Wenn Quin nicht in Bowmont oder auf Reisen war, lebte er in London in einer Wohnung am Chelsea Embankment. Sie befand sich in der ersten Etage eines Queen-Anne-Hauses und hatte einen schmiedeeisernen Balkon, der über die Zweige eines Maulbeerbaums hinweg zur Themse hinausblickte. An den Wänden des Wohnzimmers standen überquellende Bücherregale, über dem offenen Kamin hing ein Aquarell von Constable, Perserteppiche lagen auf dem Parkett. Aber niemand, der Quin besuchte, schenkte je der Einrichtung mehr als flüchtige Beachtung; jeder, ohne Ausnahme, ging schnurstracks zur Balkontür und blieb dort stehen, um den weiten Blick auf das Flußpanorama zu bewundern.

«Du lebst immer irgendwo am Wasser, nicht wahr, Darling?» hatte eine Frau einmal zu Quin gesagt. «Dr. Freud läßt grüßen, meinst du nicht?»

Quin meinte nicht. Er lebte am Embankment, weil er Chelsea mochte; die kleinen Läden in den Straßen, die sich vom Fluß heraufzogen – Lebensmittelhändler, Schuster und Rahmenmacher; die Pubs, in denen auch heute noch die Themseschiffer ihr Bier tranken. Und wenn er auch nicht mit einem Boot zu seinen Vorlesungen und Seminaren an der Thameside-Universität fuhr, so freute ihn doch die Vorstellung, daß er es hätte tun können.

Bedient und versorgt wurde Quin in seiner Stadtwohnung von Lockwood, der früher Butler in Bowmont gewesen war. Dieser Posten als Quins Faktotum war eigentlich unter Lockwoods Würde, aber er fühlte sich für Quin schon seit jenem Tag verantwortlich, als der Achtjährige seine ersten Funde vom Strand heraufgeschleppt und die Einrichtung des «Somerville-Museums für Naturgeschichte» in den Stallungen von Bowmont befohlen hatte. Nicht daß er seinem Schützling und Arbeitgeber deswegen besondere Liebenswürdigkeit gezeigt hätte. Er war ein großer, hagerer Mann mit dem Schädel eines Neandertalers und schlammbraunen Augen, und es gab genug Leute, die behaupteten, Quin sei nur deshalb noch immer nicht unter der Haube, weil Lockwood alle Mrs. Somervilles in spe zerstückelt und die Einzelteile in die Themse geworfen habe.

Quin kam mitten am Nachmittag nach Hause, nachdem er Ruth in Belsize Park abgesetzt hatte. Obwohl er mehr als fünf Monate weg gewesen war, begrüßte Lockwood ihn mit nüchterner Gemessenheit.

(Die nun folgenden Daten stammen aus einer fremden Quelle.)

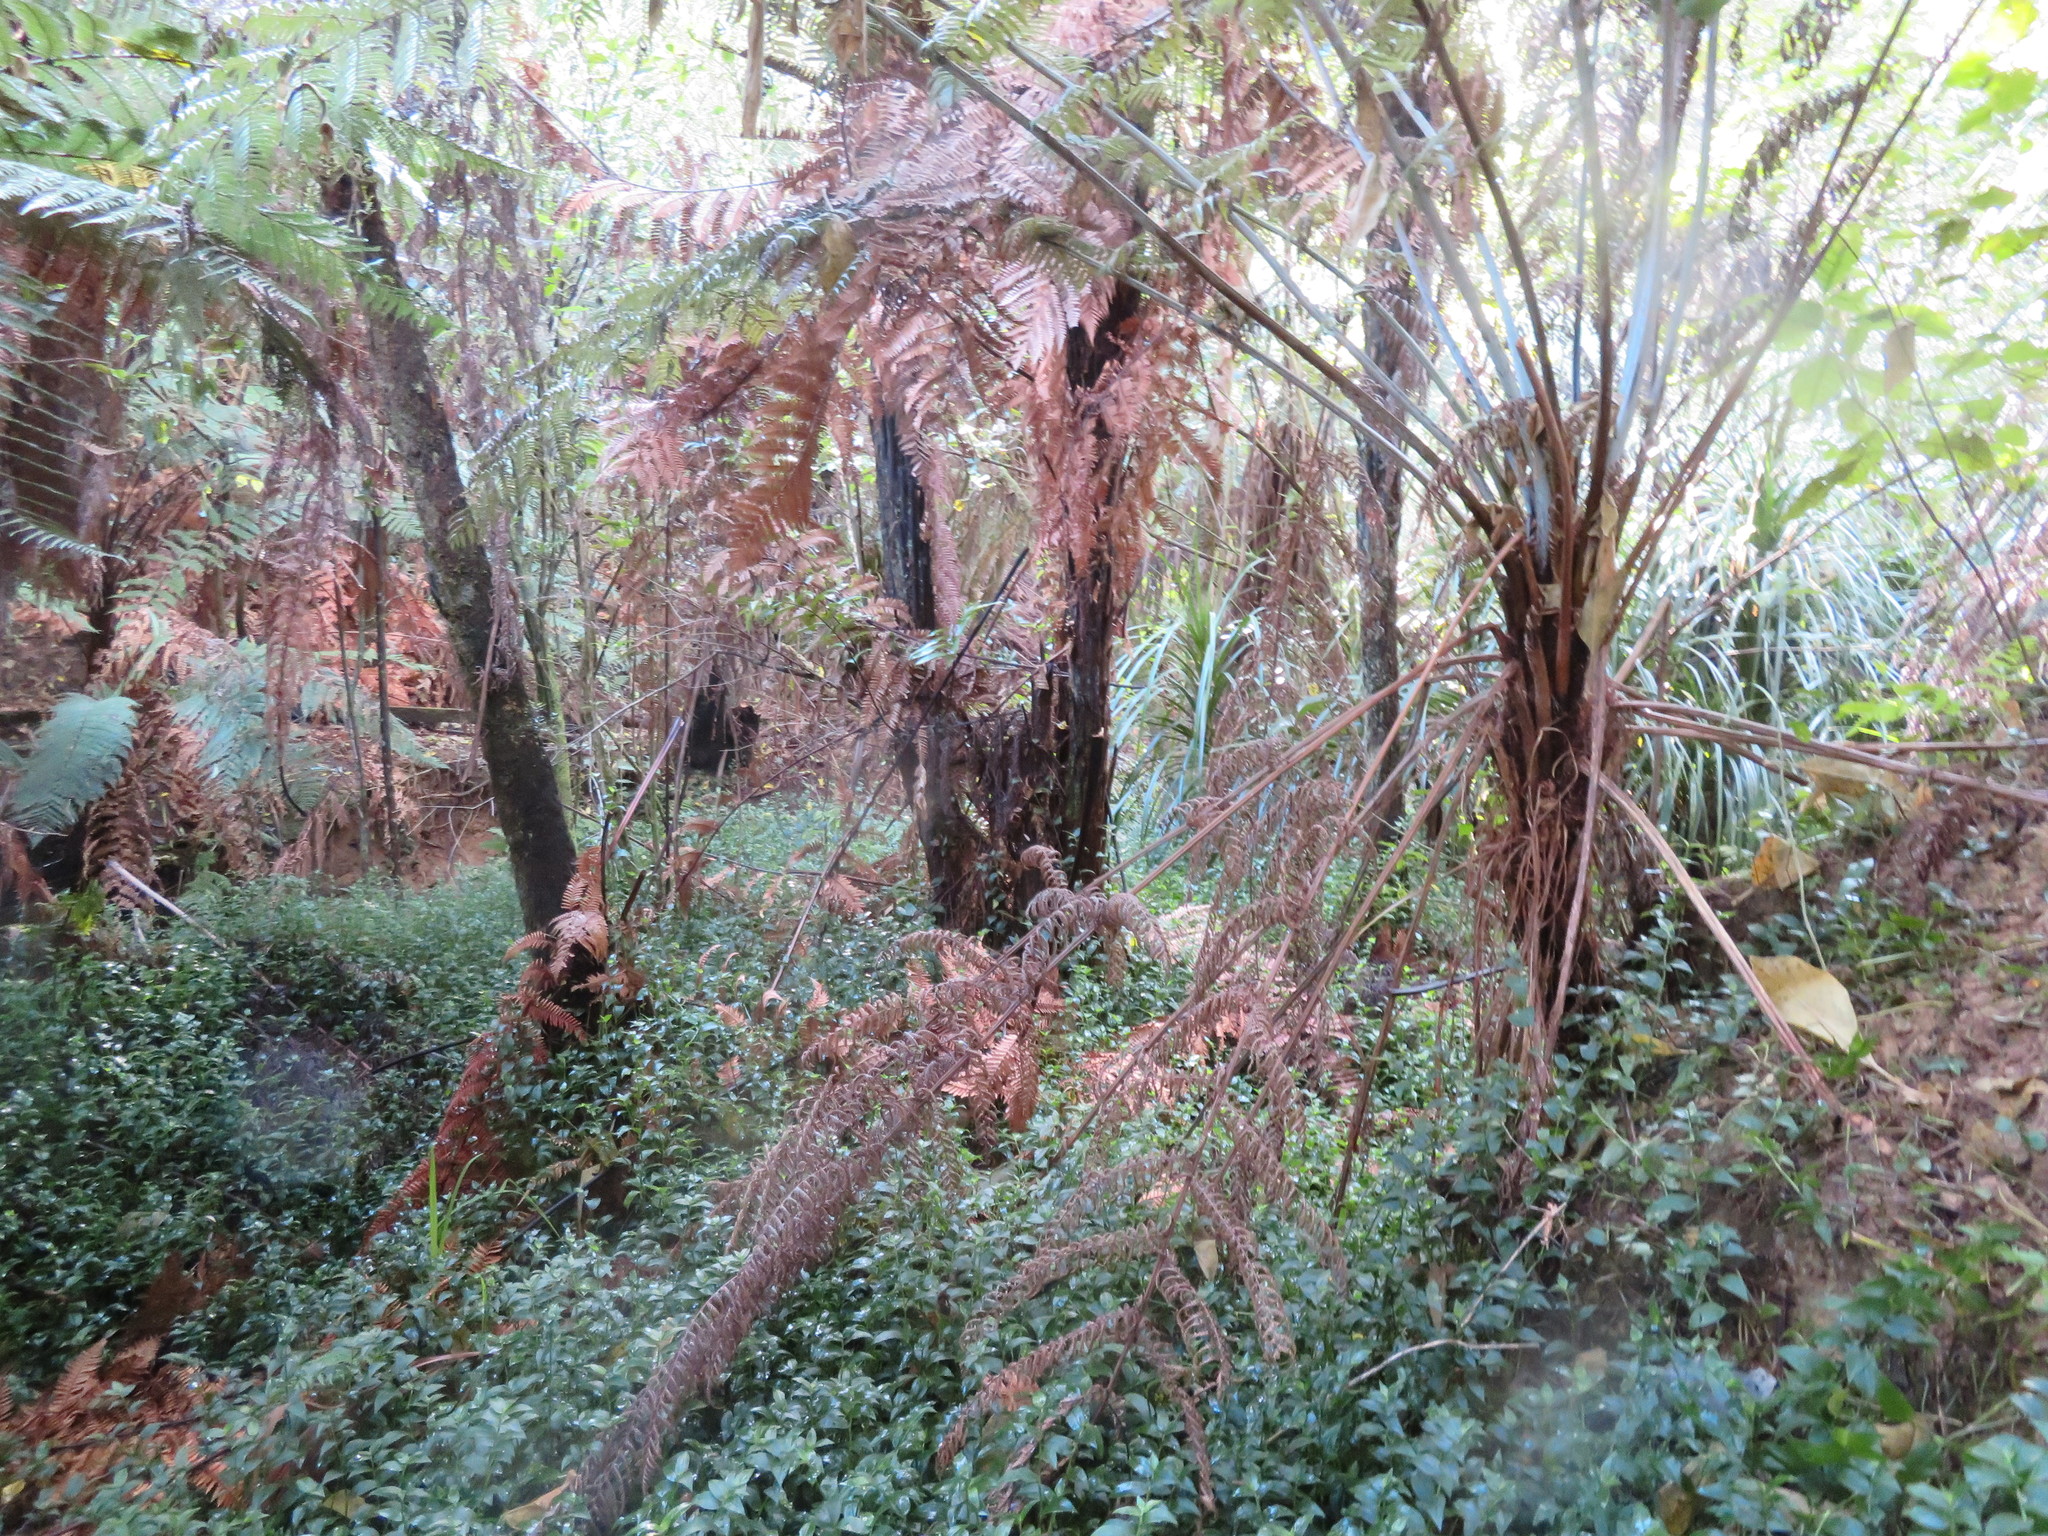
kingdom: Plantae
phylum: Tracheophyta
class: Liliopsida
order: Commelinales
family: Commelinaceae
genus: Tradescantia
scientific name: Tradescantia fluminensis
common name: Wandering-jew
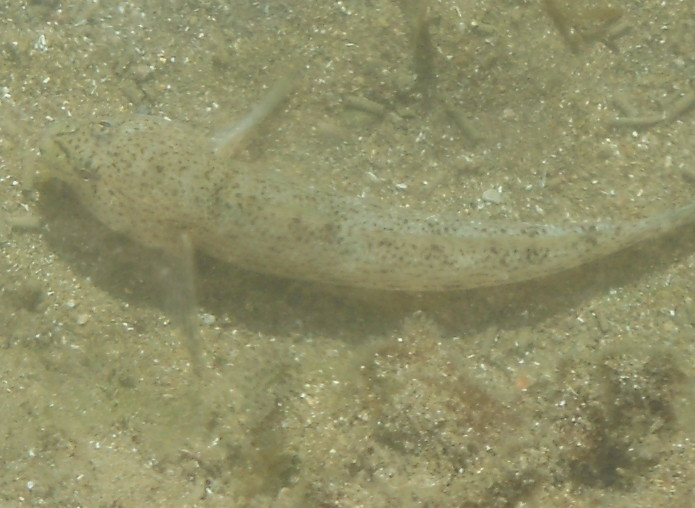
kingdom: Animalia
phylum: Chordata
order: Perciformes
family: Gobiidae
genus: Gobius
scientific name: Gobius incognitus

«Ich habe Sie in der Wochenschau gesehen», bemerkte er und trug Quins Koffer ins Schlafzimmer.

Die Möbel glänzten wohlgepflegt, die Post war in ordentlichen Häufchen gestapelt, in den Vasen standen frische Blumen, und als Quin es sich bequem gemacht hatte, kam Lockwood mit dem Teetablett und einer Platte warmer Brötchen.

«Essen Sie heute abend zu Hause?» Mit seinem Abschied aus Bowmont hatte Lockwood auch die stets korrekte, stets servile Haltung des besseren Hausangestellten abgelegt und behandelte Quin jetzt eher wie einen unberechenbaren, aber begabten Neffen.